Como é que as instituições e IPSS podem dar a conhecer o trabalho que desenvolvem para chegarem a mais pessoas no sentido de receberem mais apoios para depois também poderem alargar o seu raio de ação?
_É uma grande questão. Faço muitas in­tervenções na perspetiva da comunica­ção do Terceiro Setor e é a pergunta que mais surge. E volto à questão da confiança: é criarem confiança. As instituições têm de escolher muito bem a população com que querem trabalhar, não entrar em deva­neios, ter foco na ajuda que querem prestar e nas necessidades da comunidade em que estão inseridas.
De de forma é que se pode contribuir para que haja um maior envolvimento de todos, sociedade civil, empresas e instituições, nestas questões?
_ Com ações como a que vai acontecer agora, o Mais para Todos, do Lidl [ver cai­xa]. Embora seja muito importante, não é só acerca do dinheiro. Há muitas empresas que ajudam as instituições através de pro­gramas tutoriais, dando formação aos gestores do Terceiro Setor, noções de co­mo se candidatarem a um fundo euro­peu, do que a nível jurídico não podem fazer. Coisas que ninguém é obrigado a saber. E fazem isto de forma totalmente anónima e pro bono.
Se tivesse de apontar uma prioridade, qual seria?
_Há tanta coisa… Uma distribuição mais equitativa de tudo. Não só dos meios finan­ceiros, mas da quantidade das instituições que existem pelo país. Há zonas com over­booking e outras que estão desertas e que precisavam de uma associação ou IPSS, de uma resposta social. Se houvesse uma me­lhor distribuição, dificilmente haveria tan­tos problemas.
Que balanço faz das campanhas que apa­drinhou e apoiou?
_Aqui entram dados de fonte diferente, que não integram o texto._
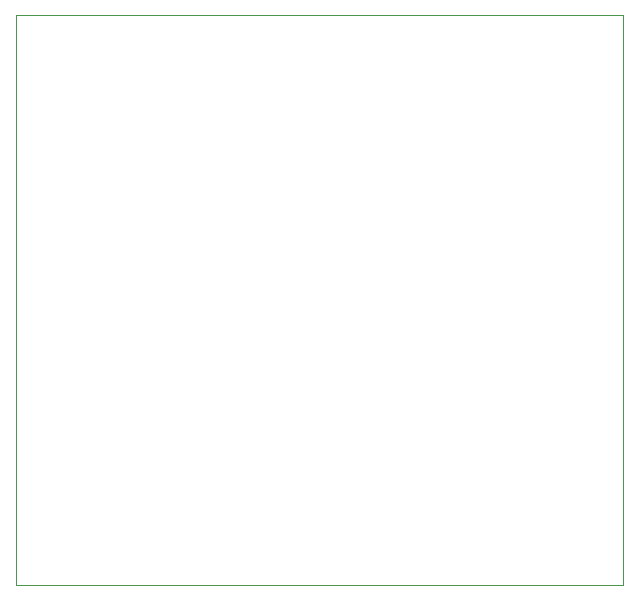
<source format=gbr>
%TF.GenerationSoftware,KiCad,Pcbnew,6.0.0*%
%TF.CreationDate,2022-01-08T11:12:03+01:00*%
%TF.ProjectId,lidar,6c696461-722e-46b6-9963-61645f706362,0.1.0*%
%TF.SameCoordinates,Original*%
%TF.FileFunction,Paste,Bot*%
%TF.FilePolarity,Positive*%
%FSLAX46Y46*%
G04 Gerber Fmt 4.6, Leading zero omitted, Abs format (unit mm)*
G04 Created by KiCad (PCBNEW 6.0.0) date 2022-01-08 11:12:03*
%MOMM*%
%LPD*%
G01*
G04 APERTURE LIST*
%TA.AperFunction,Profile*%
%ADD10C,0.100000*%
%TD*%
G04 APERTURE END LIST*
D10*
X49530000Y-62225000D02*
X100965000Y-62225000D01*
X100965000Y-62225000D02*
X100965000Y-110485000D01*
X100965000Y-110485000D02*
X49530000Y-110485000D01*
X49530000Y-110485000D02*
X49530000Y-62225000D01*
M02*

</source>
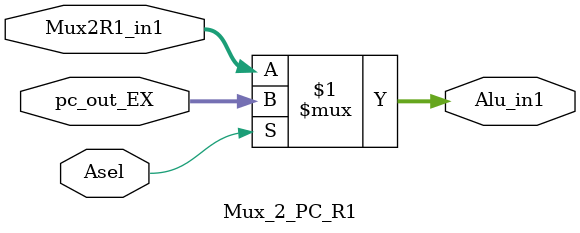
<source format=v>
module Mux_2_PC_R1(             //Selection Between Current Program Counter Value OR Frist Register
input  [31:0] Mux2R1_in1,       //Updated Frist Register Value 
input  [31:0] pc_out_EX,        //Current Program Value
input  Asel,                    //Selection Line For Mux
output [31:0] Alu_in1           //ALU Frist Input 
); 
                                //0 For DataR1 and 1 For Program Counter Output
        assign Alu_in1  = (Asel)?pc_out_EX:Mux2R1_in1;
endmodule
</source>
Tem ideia de quantos já foram? Os resultados foram os esperados?
_Não consigo sequer imaginar, às vezes são coisas tão pequeninas e as pessoas dão logo aquele título «embaixadora» ou «ma­drinha». Faço porque gosto e porque acre­dito. Quanto ao balanço, da minha parte, e porque me entrego sem qualquer expetati­va além da felicidade geral, minha e dos ou­tros, acho que corre sempre bem.

MAIS PARA TODOS
Fernanda Freitas será jurada no pro­jeto Mais para Todos, do Lidl, um mo­vimento de responsabilidade social que arranca amanhã e se prolonga até dia 24. Por cada compra nas 239 lojas, serão doados dez cêntimos e várias marcas nacionais e interna­cionais também irão contribuir. A re­ceita será distribuída pelas institui­ções que se candidatarem ao projeto. Fernanda Freitas abraçou este novo desafio esperando «encontrar pro­jetos válidos e que tenham um cará­ter de continuidade e sustentabilida­de». Quanto à iniciativa levada a cabo nas lojas, a jurada salienta ser «muito curioso ter conseguido juntar tantas marcas». «É uma campanha arroja­da, pois deixa ao consumidor a deci­são de escolher produtos das marcas mais responsáveis e premiar as em­presas que vão ajudar os outros.»